**The input**
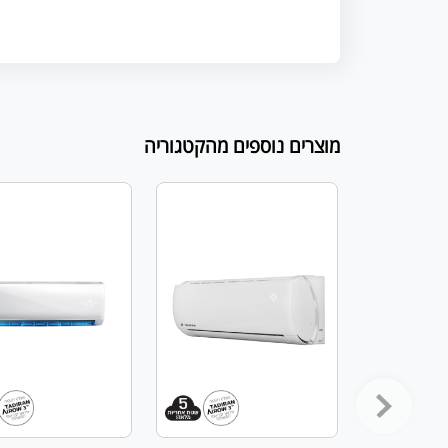
מוצרים נוספים מהקטגוריה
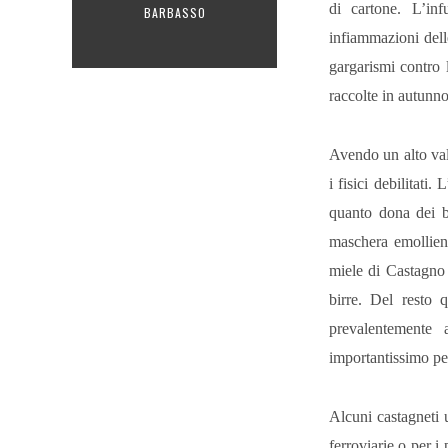
di cartone. L’in
BARBASSO
infiammazioni delle
gargarismi contro 
raccolte in autunno
Avendo un alto val
i fisici debilitati
quanto dona dei be
maschera emollient
miele di Castagno 
birre. Del resto q
prevalentemente 
importantissimo pe
Alcuni castagneti 
ferroviarie o per i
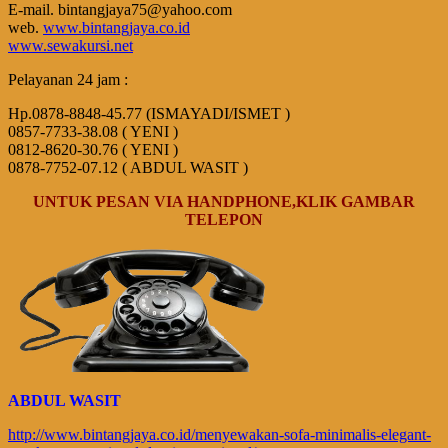
E-mail. bintangjaya75@yahoo.com
web.
www.bintangjaya.co.id
www.sewakursi.net
Pelayanan 24 jam :
Hp.0878-8848-45.77 (ISMAYADI/ISMET )
0857-7733-38.08 ( YENI )
0812-8620-30.76 ( YENI )
0878-7752-07.12 ( ABDUL WASIT )
UNTUK PESAN VIA HANDPHONE,KLIK GAMBAR
TELEPON
ABDUL WASIT
http://www.bintangjaya.co.id/menyewakan-sofa-minimalis-elegant-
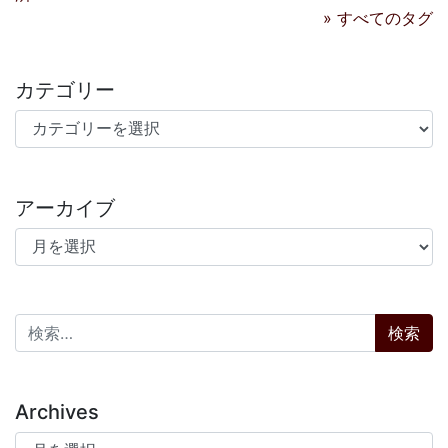
» すべてのタグ
カテゴリー
カテゴリー
アーカイブ
アーカイブ
検索:
Archives
Archives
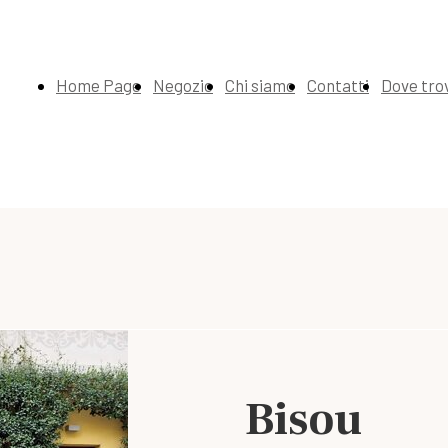
Home Page
Negozio
Chi siamo
Contatti
Dove tro
Bisou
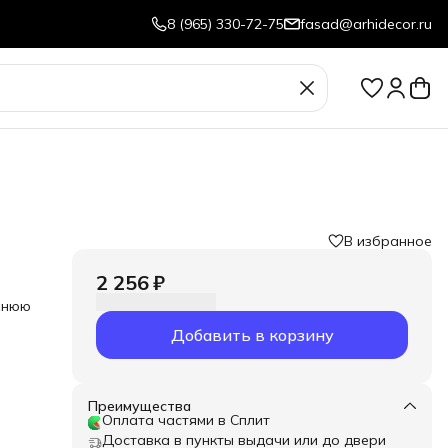
8 (965) 330-72-75
fasad@arhidecor.ru
В избранное
2 256 ₽
хнюю
Добавить в корзину
Преимущества
Оплата частями в Сплит
Доставка в пункты выдачи или до двери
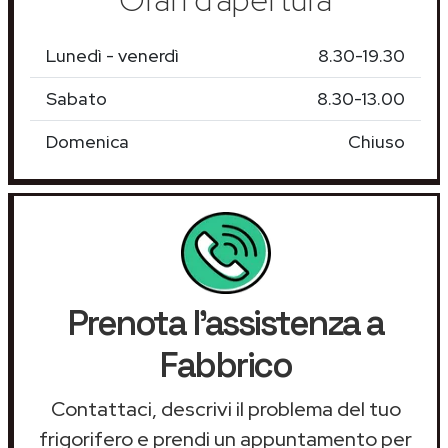
Lunedì - venerdì
8.30-19.30
Sabato
8.30-13.00
Domenica
Chiuso
Prenota l'assistenza a
Fabbrico
Contattaci, descrivi il problema del tuo
frigorifero e prendi un appuntamento per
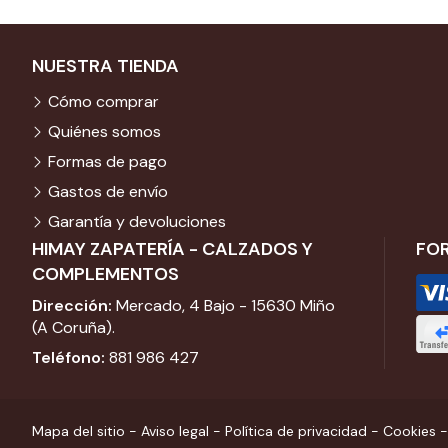
NUESTRA TIENDA
Cómo comprar
Quiénes somos
Formas de pago
Gastos de envío
Garantía y devoluciones
HIMAY ZAPATERÍA - CALZADOS Y
FO
COMPLEMENTOS
Dirección:
Mercado, 4 Bajo - 15630 Miño
(A Coruña).
Teléfono:
881 986 427
Mapa del sitio
-
Aviso legal
-
Política de privacidad
-
Cookies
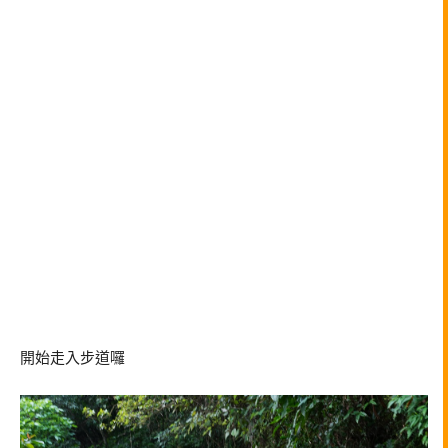
開始走入步道囉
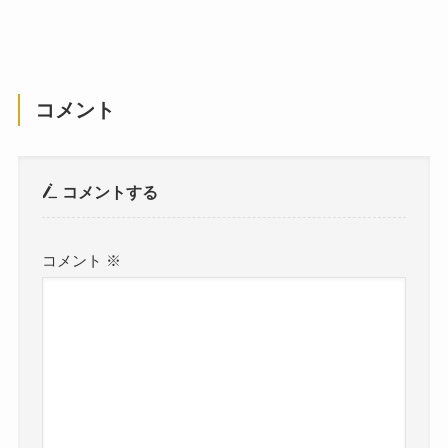
コメント
コメントする
コメント
※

**About this exercise**
Work through the records above. Copy every line with the string "YENI".

**Solution for this exercise**
0857-7733-38.08 ( YENI )
0812-8620-30.76 ( YENI )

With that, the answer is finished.